Since the amount that a family can afford to pay for a house is limited, every detail of the house deserves consideration with respect to the return in service or satisfaction from the expenditure involved.
Stability in the foundation and in the structure is a first requisite in every new house, whatever its size or equipment, provided it is not strictly a temporary affair. Cracks in the woodwork and plaster, doors that stick and jam, and openings that let in rain and snow result inevitably if the foundations settle or if the walls or framework become distorted. The foundation wall itself should be at least eight inches thick if of solid concrete. If of other materials, it may need to be thicker. It should extend in depth below the frost line and have adequate footings whose width will depend upon the bearing value of the local soil. If piers or posts are used instead of foundation walls, corresponding precautions should be taken-and no wooden foundation posts should be used without preservative treatment to ward off decay and attacks by insects.
1 Adapted from "Some Problems of the Small Home," Journal of Home Economics, May, 1930.
The walls and framework of the house obviously should be substantial, with all the important parts well tied together. Yet, after severe windstorms, we learn of roofs that are blown off, because they merely rested on the top of brick walls, without being anchored by ties to the masonry; frame houses that get out of plumb because they did not have proper diagonal bracing; and porches and ells that are wrenched loose because they were not tied to the main structure. In regions subject to high winds, frame houses without plaster to add weight and rigidity are in an especially dangerous position, unless they are well anchored to the foundations. The too common sagging roof line is generally a sign of the spreading of side walls caused by the thrust of the rafters, a condition which might have been avoided by using proper ties. Mistakes in design of interior framework, resulting in unequal shrinkage, often result in distortion of the whole frame and cracking of the plaster.
Diagonal sheathing is recommended as preferable to horizontal, except for stucco houses, where it has been found that less cracking of stucco occurs with horizontal sheathing and adequate corner bracing. Eight-inch brick walls should have a row of headers at least every sixth course.1
Adequate protection from wind, rain, and snow is essential. Nothing adds so much to the expense of keeping up a house or makes it run down so fast as chronic leakage, and for this reason intersecting surfaces of the roof, wall, window openings, and other danger points particularly should be water-tight. Adequate protection against fire is important. In many houses, there is a free passage for air from the cellar to the attic between the studs in the outside walls. This means that a fire starting in the basement or on the first floor is given every opportunity to spread to the whole house. It also gives cold air from the attic free play to chill the basement and the side walls of rooms, and allows rats and mice to move about as they please. The remedy is to insert masonry or some other incombustible material, or 2X4 lumber, in these wall spaces at the floor and the top ceiling levels. Chimneys, fireplaces, stoves, furnaces, and stovepipes are frequently the sources of fires. Omission of flue lining and placing of combustible materials against chimnevs are faults to be guarded against.2
2 Farmers' Bulletin 1230, of the Department of Agriculture, entitled "Chimneys and Fireplaces," contains excellent material on such points and also tells how fireplaces may be equipped so as to serve as warm-air heaters. Pamphlets of the Department of Agriculture and the Bureau of Standards contain directions for protection against lightning.
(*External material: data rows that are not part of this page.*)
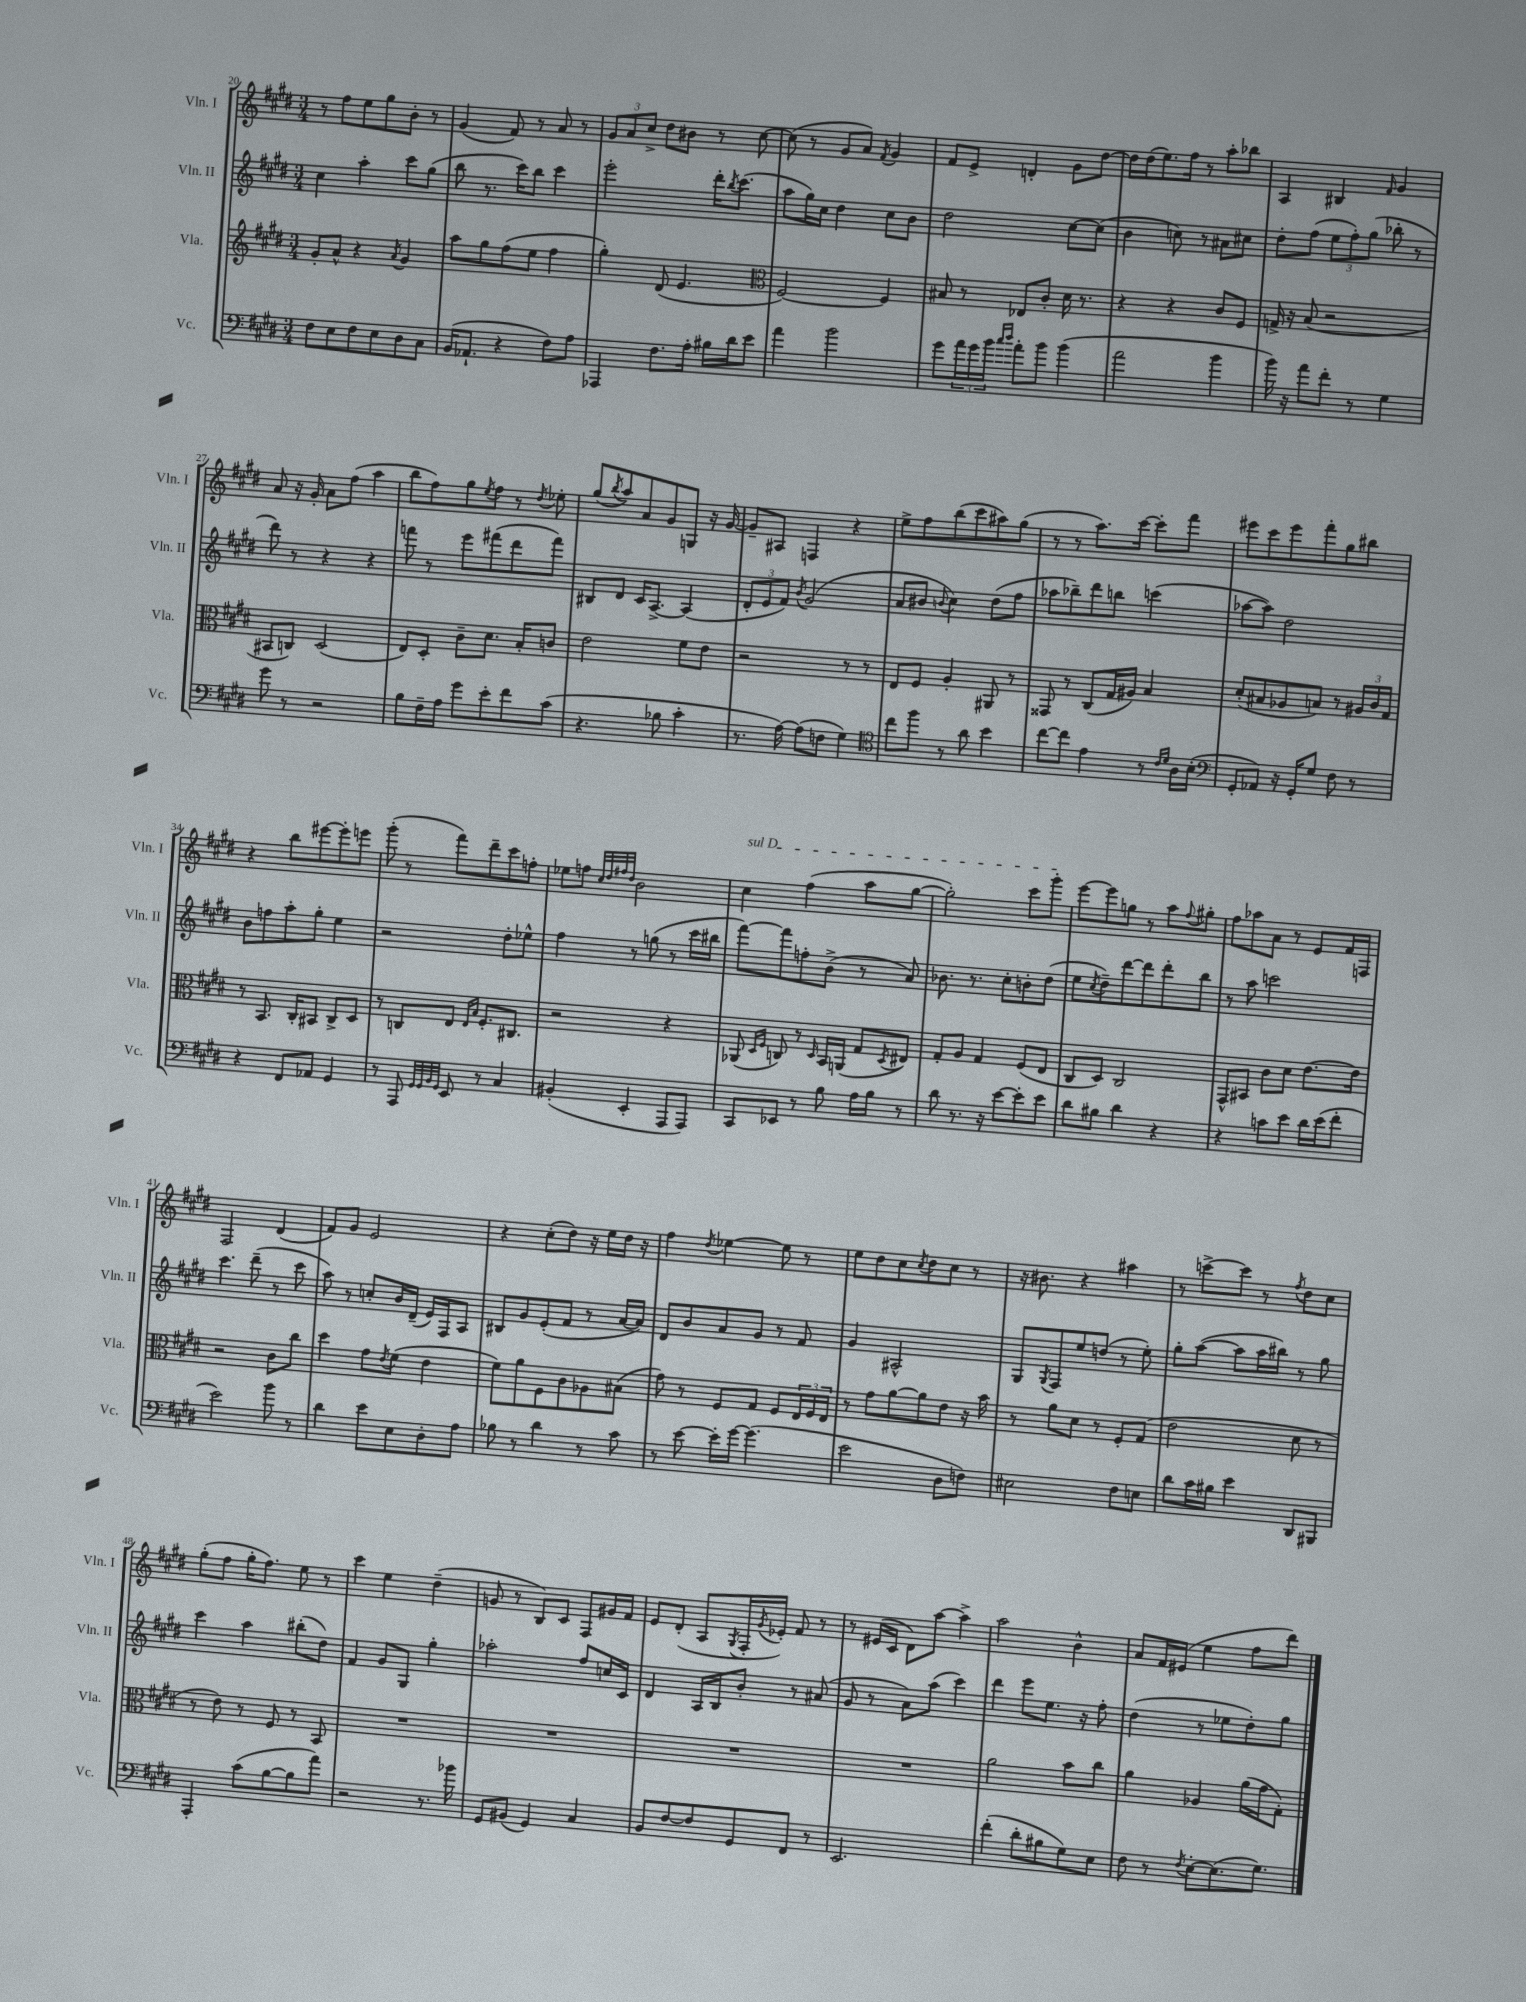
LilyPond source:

<<
\new StaffGroup <<
\new Staff = "s0" \with { instrumentName = "Vln. I" shortInstrumentName = "Vln. I" } {
    \clef treble \key e \major \numericTimeSignature \time 3/4
    r8 fis''8 e''8 gis''8 b'8-. r8 |
    gis'4( fis'8) r8 a'8 r8 |
    \tuplet 3/2 { gis'8 a'8 cis''8-> } dis''8 bis'8 r8 cis''8~ |
    cis''8( r8 gis'8 a'8) \acciaccatura { fis'8 } gis'4 |
    fis'8 e'8-> d'4-. gis'8 dis''8~ |
    dis''16 dis''16( e''8.) fis''16 r8 a''8-. bes''8 |
    a4 bis4 \grace { fis'16 } gis'4 |
    a'8 r16 gis'16-. a'8 fis''8( a''4 |
    b''8 fis''8) gis''8 \acciaccatura { e''8 } fis''8 r8 \acciaccatura { dis''8 } ees''8-. |
    gis''8( \acciaccatura { b''8 } a''8) a'8 gis'8 g8 r16 gis'16~ |
    gis'8-- ais8 f4 r4 |
    e''8-> fis''8 b''8( cis'''8 ais''8) gis''8( |
    r8 r8 a''8.) cis'''16~ cis'''8-. fis'''8 |
    eis'''8 cis'''8 eis'''8 fis'''8-. gis''8 bis''8 |
    r4 b''8 eis'''8~ eis'''8-. e'''8 |
    gis'''8-.( r8 fis'''8) dis'''8-- cis'''8 f''8-. |
    ees''8 f''8 \grace { cis''32 dis''32 fis''32 dis''32 } b'2 |
    \once \override TextSpanner.bound-details.left.text = \markup { \italic "sul D" } cis''4\startTextSpan fis''4( a''8 gis''8~ |
    gis''2-.) cis'''8 gis'''8-.\stopTextSpan |
    e'''8~ e'''8 g''8 r8 a''8 \appoggiatura { fis''8 } gis''8-. |
    fis''8 aes''8 a'8 r8 e'8 fis'16 f16 |
    fis2 dis'4( |
    fis'8) gis'8 e'2 |
    r4 cis''8-.( dis''8) r16 e''16 dis''16 r16 |
    fis''4 \acciaccatura { dis''8 } ees''4~ ees''8 r8 |
    e''8 dis''8 cis''8 \acciaccatura { cis''8 } dis''8 cis''8 r8 |
    r16 bis'8. r4 ais''4 |
    r8 c'''8~-> c'''8 r8 \acciaccatura { fis''8 } dis''8 cis''8 |
    gis''8-.( fis''8 gis''16-. fis''8.) e''8 r8 |
    cis'''4 e''4 dis''4--( |
    g'8 r8 b8) cis'8 fis8 gis'16 fis'16 |
    e'8 dis'8-.( a8 \acciaccatura { gis8 } fis16-. \acciaccatura { gis'8 } ees'16-.) fis'8 r8 |
    r8 eis'16( cis'16 dis'8) a''8~ a''4-> |
    a''2 b'4-^ |
    a'8 fis'16 eis'16( e''4 fis''8 dis'''8) \bar "|." |
}
\new Staff = "s1" \with { instrumentName = "Vln. II" shortInstrumentName = "Vln. II" } {
    \clef treble \key e \major \numericTimeSignature \time 3/4
    cis''4 a''4-. cis'''8 gis''8( |
    b''8 r8. cis'''16) b''8 cis'''4 |
    e'''2-. dis'''16-. \acciaccatura { b''8 } cis'''8.( |
    a''8 gis''16) cis''16 dis''4 cis''8 b'8 |
    dis''2 cis''8~ cis''8( |
    b'4 c''8) r8 ais'8 cis''8 |
    dis''8-. fis''8( \tuplet 3/2 { e''8 fis''8-.) gis''8( } bes''8-. r8 |
    dis'''8) r8 r4 r4 |
    f'''8 r8 e'''8 fis'''8( dis'''8 fis'''8) |
    bis8 dis'8 cis'16 a8.~-> a4( |
    \tuplet 3/2 { dis'8-. e'8 fis'8) } \acciaccatura { b'8 } gis'2( |
    a'8 bis'8 \appoggiatura { b'8 } cis''4) dis''8( fis''8 |
    aes''8 bes''8--) dis'''8 b''8 c'''4( |
    aes''8~ aes''8) dis''2 |
    b'8 f''8 a''8-. gis''8-. e''4 |
    r2 dis''8-. ees''8-^ |
    fis''4 r8 g''8( r8 cis'''16 bis''16 |
    fis'''8~) fis'''8 f''8-. b'8->( r8 a'8) |
    bes'8. r8. cis''8-. b'8-. dis''8( |
    e''8 \acciaccatura { cis''8 } dis''8--) dis'''8~ dis'''8 dis'''8-. b''8 |
    r8 a''8 c'''2 |
    cis'''4. dis'''8--( r8 cis'''8 |
    a''8) r8 c''8-. b'16 dis'16--( e'16) fis16 a8 |
    bis8 gis'8 e'8-.( fis'8 r8 a'16~ a'16) |
    dis'8 b'8 a'8 gis'8 r8 fis'8 |
    gis'4 ais2-^ |
    gis8 \acciaccatura { gis8 } fis8 e''8 d''8( r8 e''8-.) |
    gis''8-. a''8~( a''8 a''16 bis''16) r8 gis''8 |
    cis'''4 a''4 bis''8-.( dis''8) |
    fis'4 gis'8 gis8 gis''4-. |
    aes''2-. fis''8 c''16 cis'16 |
    dis'4 a16 b16 b'8-. r8 ais'8( |
    gis'8 r8 a'8) a''8( cis'''4) |
    dis'''4 e'''8 e''8. r16 fis''8-. |
    dis''4( r8 ees''8 dis''8-.) gis''8 \bar "|." |
}
\new Staff = "s2" \with { instrumentName = "Vla." shortInstrumentName = "Vla." } {
    \clef treble \key e \major \numericTimeSignature \time 3/4
    gis'8-. a'8-^ r4 \acciaccatura { a'8 } gis'4 |
    a''8 gis''8 fis''8( e''8 fis''4 |
    gis''4-.) dis'8( e'4. |
    \clef alto fis2~) fis4 |
    bis8 r8 ees8 cis'8-. dis'16 r8. |
    r4 r4 cis'8 fis8 |
    g16-> r16 b8( r2 |
    bis,8 c8) dis2( |
    e8) dis8-. cis'8-- dis'8. b16-. c'8 |
    e'2 fis'8 e'8 |
    r2 r8 r8 |
    e8 fis8 a4-. ais,8 r8 |
    gisis,8 r8 cis8( gis16 ais16) b4 |
    dis'8-.( bis8 aes8 b8) r8 \tuplet 3/2 { ais16 cis'16 gis16 } |
    r8 b,8. cis16-. bis,8 cis8-> dis8 |
    r8 c8 e8 \grace { e16 b16 } fis8.-. cis8. |
    r2 r4 |
    aes,8( \grace { dis16 fis16 } c8) r8 \grace { dis16 } b,16 a,16( gis8 \acciaccatura { dis8 } eis8) |
    gis8-. a8 gis4 fis8( e8 |
    cis8 dis8) cis2 |
    gis,8-^ bis,8 cis'8 dis'8 e'8.~ e'16 |
    r2 cis'8 cis''8 |
    dis''4 gis'8 \acciaccatura { e'8 } fis'8( e'4 |
    fis'8) a'8 fis8 cis'8 aes8 bis8( |
    gis'8) r8 fis8 gis8 fis8 \tuplet 3/2 { e16 fis16 e16 } |
    r8 gis'8 a'8~ a'8 e'8 r16 b'16 |
    r8 a'8 dis'8 r8 fis8-. gis8( |
    e'2 dis'8 r8 |
    r8 e'8) r8 fis8 r8 b,8 |
    R2. |
    R2. |
    R2. |
    R2. |
    a'2 b'8 cis''8 |
    a'4 aes4 a'16( gis'16 gis8-.) \bar "|." |
}
\new Staff = "s3" \with { instrumentName = "Vc." shortInstrumentName = "Vc." } {
    \clef bass \key e \major \numericTimeSignature \time 3/4
    fis8 e8 fis8 e8 dis8 cis8 |
    b,16( aes,8.-! r4 fis8) a8 |
    aes,,4 fis8. a16-. bis16 dis'16 e'8 |
    a'4 b'2 |
    gis'8 \tuplet 3/2 { a'16 gis'16 b'16 } \grace { cis''16 dis''16 } a'8-. b'8 b'4( |
    a'2 b'4 |
    b'16) r16 a'8 fis'8-. r8 gis4 |
    gis'8 r8 r2 |
    b8 fis16-- a16 gis'8 e'8-. fis'8 cis'8( |
    r4. bes8 cis'4-. |
    r8. a16~) a8( f8 gis4) |
    \clef tenor cis''8 fis''8 r8 a'8 b'4 |
    cis''8~ cis''8 e'4 r8 \grace { cis'16 dis'16 } a16 b16-.( |
    \clef bass gis,8-. aes,8) r16 gis,16-. gis8 fis8 r8 |
    r4 fis,8 aes,8 gis,4 |
    r8 a,,8 \grace { gis,32 gis,32 b,32 gis,32 } e,8 r8 cis4 |
    bis,4-.( e,4-. a,,8 a,,8) |
    cis,8 ees,8 r8 b8 a16 b16 r8 |
    dis'8 r8. r16 e'8~ e'8-. e'8 |
    dis'8 bis8 dis'4 r4 |
    r4 c'8 e'8 dis'16 e'16( fis'8-. |
    e'2) b'8 r8 |
    dis'4 e'8 e8 dis8-. a8 |
    bes8 r8 dis'4 r8 cis'8 |
    r8 e'8~ e'16-. gis'16~ gis'4.( |
    e'2 dis8 f8) |
    eis2 fis8 e8 |
    dis'8 cis'16 bis16 e'4 dis,8 bis,,8 |
    a,,4-. cis'8( b8~ b8 a'8) |
    r2 r8. bes'16 |
    gis,8 bis,8( gis,4) cis4 |
    b,8 fis8~ fis8 gis,8 fis,8 r8 |
    e,2. |
    fis'4-.( dis'8-. bis8 gis8) e8 |
    fis8 r8 \acciaccatura { fis8 } e8~-. e8.( gis8.) \bar "|." |
}
>>
>>
\layout { \context { \Score currentBarNumber = #20 } }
In connection with interior wall finish and heat insulation, the home builder has a wide range of choices. In a frame house that is to be sheathed, good waterproof building paper in the wall is probably the least costly step toward assuring a warm house at reasonable expense. Weatherstripping around doors and windows comes next. Insulating materials over the top floor ceiling joists, or under the roof, and in the walls, and storm windows may all be used to advantage.1 It must be remembered that it is relatively hard to add heat insulating materials in the walls after the house is built, whereas weatherstripping, or heat insulation on the attic floor or under the roof can be added at any time. The interior walls may be finished with wood or metal lath and plaster, with plaster board, a composition material that takes the place of lath and of the rough coat of plaster; or with a wall board which can be used without further finish, or decorated as desired; or interior walls may be ceiled with matched lumber. Any of these can be surfaced with any of a wide variety of materials.